I have some unknown DataFrame that can be of any size and shape, for example:
first1 first2 first3 first4
a NaN 22 56.0 65
c 380.0 40 NaN 66
b 390.0 50 80.0 64
My objective is to delete all columns and rows at which there is a NaN value. In this specific case, the output should be:
first2 first4
b 50 64
Also, I need to preserve the option to use "all" like in pandas.DataFrame.dropna, meaning when an argument "all" passed, a column or a row must be dropped only if all its values are missing.
When I tried the following code:
def dropna_mta_style(df, how='any'):
new_df = df.dropna(axis=0, how = how).dropna(axis=1, how = how)
return new_df
It obviously didn't work, because it drops firstly the rows, and then searches for columns with Nan's, but it was already dropped.
Thanks in advance!
P.S: for and while loops, python built-in functions that act on iterables (all, any, map, ...), list and dictionary comprehensions shouldn't be used.
CodePudding user response:
Would something like this work ?
df.dropna(axis=1,how='any').loc[df.dropna(axis=0,how='any').index]
(Meaning we take the indexes of all rows for which we dont have NaNs in any row df.dropna(axis=0,how='any').index
- then use that to locate the rows we want from the original df for which we drop all columns having at least one NaN)

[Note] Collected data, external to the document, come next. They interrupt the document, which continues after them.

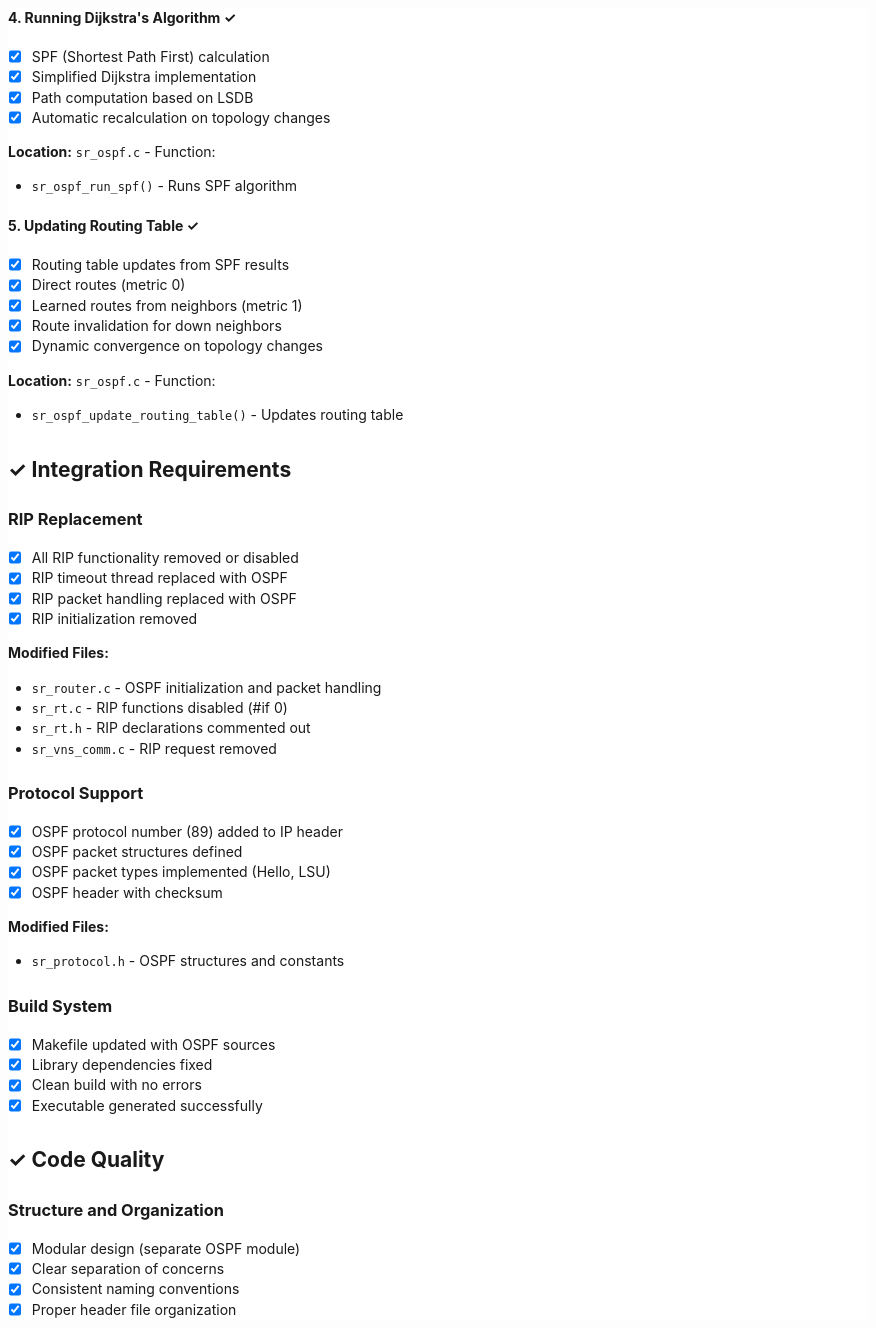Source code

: #### 4. Running Dijkstra's Algorithm ✓
- [x] SPF (Shortest Path First) calculation
- [x] Simplified Dijkstra implementation
- [x] Path computation based on LSDB
- [x] Automatic recalculation on topology changes

**Location:** `sr_ospf.c` - Function:
- `sr_ospf_run_spf()` - Runs SPF algorithm

#### 5. Updating Routing Table ✓
- [x] Routing table updates from SPF results
- [x] Direct routes (metric 0)
- [x] Learned routes from neighbors (metric 1)
- [x] Route invalidation for down neighbors
- [x] Dynamic convergence on topology changes

**Location:** `sr_ospf.c` - Function:
- `sr_ospf_update_routing_table()` - Updates routing table

## ✓ Integration Requirements

### RIP Replacement
- [x] All RIP functionality removed or disabled
- [x] RIP timeout thread replaced with OSPF
- [x] RIP packet handling replaced with OSPF
- [x] RIP initialization removed

**Modified Files:**
- `sr_router.c` - OSPF initialization and packet handling
- `sr_rt.c` - RIP functions disabled (#if 0)
- `sr_rt.h` - RIP declarations commented out
- `sr_vns_comm.c` - RIP request removed

### Protocol Support
- [x] OSPF protocol number (89) added to IP header
- [x] OSPF packet structures defined
- [x] OSPF packet types implemented (Hello, LSU)
- [x] OSPF header with checksum

**Modified Files:**
- `sr_protocol.h` - OSPF structures and constants

### Build System
- [x] Makefile updated with OSPF sources
- [x] Library dependencies fixed
- [x] Clean build with no errors
- [x] Executable generated successfully

## ✓ Code Quality

### Structure and Organization
- [x] Modular design (separate OSPF module)
- [x] Clear separation of concerns
- [x] Consistent naming conventions
- [x] Proper header file organization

CodePudding user response:
This should remove all rows and columns dynamically
df['Check'] = df.isin([np.nan]).any(axis=1)
df = df.dropna(axis = 1)
df = df.loc[df['Check'] == False]
df.drop('Check', axis = 1, inplace = True)
df
CodePudding user response:
Solution intended for readability:
rows = df.dropna(axis=0).index
cols = df.dropna(axis=1).columns
df = df.loc[rows, cols]